If you are fee-for-service but accept assignment of benefits for all PPO insurance, you still have to play the insurance filing game correctly or you will lose patients. Your Business Coordinator or Insurance Coordinator is expected to be the “expert” - but he/she should never imply to be anything but a mouthpiece for what the insurance company has communicated about the patient’s eligibility and coverage. The following is a list of important information necessary to file claims correctly:

1. Update your software, because that is the source of updated CDT (Current Dental Terminology) codes and changes in the claim format. Without these updates, claims will be denied.

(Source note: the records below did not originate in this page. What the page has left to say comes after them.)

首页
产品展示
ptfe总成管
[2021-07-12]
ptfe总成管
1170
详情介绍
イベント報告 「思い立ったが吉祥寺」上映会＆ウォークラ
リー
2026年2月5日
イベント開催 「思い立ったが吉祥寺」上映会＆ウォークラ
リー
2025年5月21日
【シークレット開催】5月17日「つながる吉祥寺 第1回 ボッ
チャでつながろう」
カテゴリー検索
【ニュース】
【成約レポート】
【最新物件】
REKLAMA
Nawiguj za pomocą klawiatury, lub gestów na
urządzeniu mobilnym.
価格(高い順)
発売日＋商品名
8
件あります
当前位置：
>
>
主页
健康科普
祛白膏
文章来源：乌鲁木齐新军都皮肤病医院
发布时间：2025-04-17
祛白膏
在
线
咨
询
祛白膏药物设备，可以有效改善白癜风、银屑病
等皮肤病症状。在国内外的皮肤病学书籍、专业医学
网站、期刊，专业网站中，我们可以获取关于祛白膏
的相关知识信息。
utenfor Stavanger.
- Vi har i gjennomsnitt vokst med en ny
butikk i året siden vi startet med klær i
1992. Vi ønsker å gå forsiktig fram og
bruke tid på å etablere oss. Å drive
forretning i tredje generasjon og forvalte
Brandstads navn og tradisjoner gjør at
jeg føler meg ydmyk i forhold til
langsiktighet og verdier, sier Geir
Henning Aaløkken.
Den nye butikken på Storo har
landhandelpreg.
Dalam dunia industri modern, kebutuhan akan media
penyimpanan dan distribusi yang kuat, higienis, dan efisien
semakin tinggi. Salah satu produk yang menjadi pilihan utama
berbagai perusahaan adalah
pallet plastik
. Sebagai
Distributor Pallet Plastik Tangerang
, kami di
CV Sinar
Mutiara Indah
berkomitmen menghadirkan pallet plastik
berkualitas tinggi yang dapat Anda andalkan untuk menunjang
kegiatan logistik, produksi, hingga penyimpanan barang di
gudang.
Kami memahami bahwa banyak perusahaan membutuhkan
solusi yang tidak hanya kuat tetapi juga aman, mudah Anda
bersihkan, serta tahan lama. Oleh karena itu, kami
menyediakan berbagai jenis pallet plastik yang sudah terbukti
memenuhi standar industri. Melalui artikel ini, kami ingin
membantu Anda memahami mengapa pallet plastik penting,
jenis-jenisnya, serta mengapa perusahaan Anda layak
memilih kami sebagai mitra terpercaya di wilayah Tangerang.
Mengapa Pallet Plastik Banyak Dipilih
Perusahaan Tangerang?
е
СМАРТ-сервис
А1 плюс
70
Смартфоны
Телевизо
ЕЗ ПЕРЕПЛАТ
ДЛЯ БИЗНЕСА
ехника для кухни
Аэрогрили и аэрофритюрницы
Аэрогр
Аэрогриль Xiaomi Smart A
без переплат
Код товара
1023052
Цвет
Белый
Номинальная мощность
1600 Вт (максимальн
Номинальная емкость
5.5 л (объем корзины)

2. Accurate coding is mandatory or you will raise flags of possible fraud with the insurance company and lose the trust of your patients. Choose the code that best identifies the intended procedure that was or will be performed. If a code does not exist to accurately describe what was performed, use the 999 code matching the category and a clearly written narrative. Submitting 999 or miscellaneous codes without a narrative usually results in non-payment

3. When creating a narrative, you must verify that the doctor’s clinical notes support the narrative. If they are vague, clarify the procedure with the doctor or hygienist.

4. Narratives are required of many procedures and especially necessary when the x-ray does not support the procedure. For instance, if the existing composite restorations are washing out and exposing dentin, this may not be picked up in an x-ray. Narratives should be brief and concise and contain the words from the clinical diagnosis such as fracture, recurrent decay, pain to loading, decay at margin undermining existing crown, etc.

5. The more accurate information provided the cleaner the claim and the faster it is paid.

6. Don’t use a stamped or template narrative, as this is often thrown out by consultants.

7. The smallest detail can prevent a claim from getting into the insurance system, even if it made it there electronically.

8. Make sure you have the correct name of the patient as it appears on the insurance eligibility, no nicknames. Correct name and spelling of the subscriber. Correct address.  Correct date of birth. Correct gender. Correct relationship to subscriber, such as spouse, self, child, dependent, or other. Correct group number and employer. Correct subscriber identification.  Some insurance companies still accept the social security numbers but would rather have the subscriber ID. Some will not accept the social security number, putting your claim in the denied pile.

9. Indicate the number of x-rays you are sending on the claim and other documentation.

10. Indicate the initial placement of a crown or prosthesis. If replacement, you must have a date of prior placement. Ask the patient to try and remember and let them decide on a date. The narrative must include reason or replacement.

11. The treating doctor and billing doctor information must be accurate. If you have added an associate or have moved the practice, updating the credentialing is mandatory or payments will be denied or sent to the last address of record.

12. Authorization for signatures on file must be explained to the patient so it is understood that the payment on the claims is coming to the doctor.

13. If there is a secondary claim involved, checking eligibility to confirm which plan is primary will solve delay in receiving primary benefits. After receipt of primary benefits, the explanation of benefits or EOB must accompany the secondary claim. 

14. For prosthetics, determine whether the claim will pay on the preparation date or the seat or cement date. When doing a Cerec crown the preparation and seat date are the same due to the one appointment process. 

15. When doing electronic attachments, make sure they are labeled correctly. Check for accuracy of the x-ray, such as being able to see the apex of the tooth for a final root canal record.

These are key points, but this list is not complete. Remember that if your claims are not paid in a 30 day window, something is wrong and you must investigate.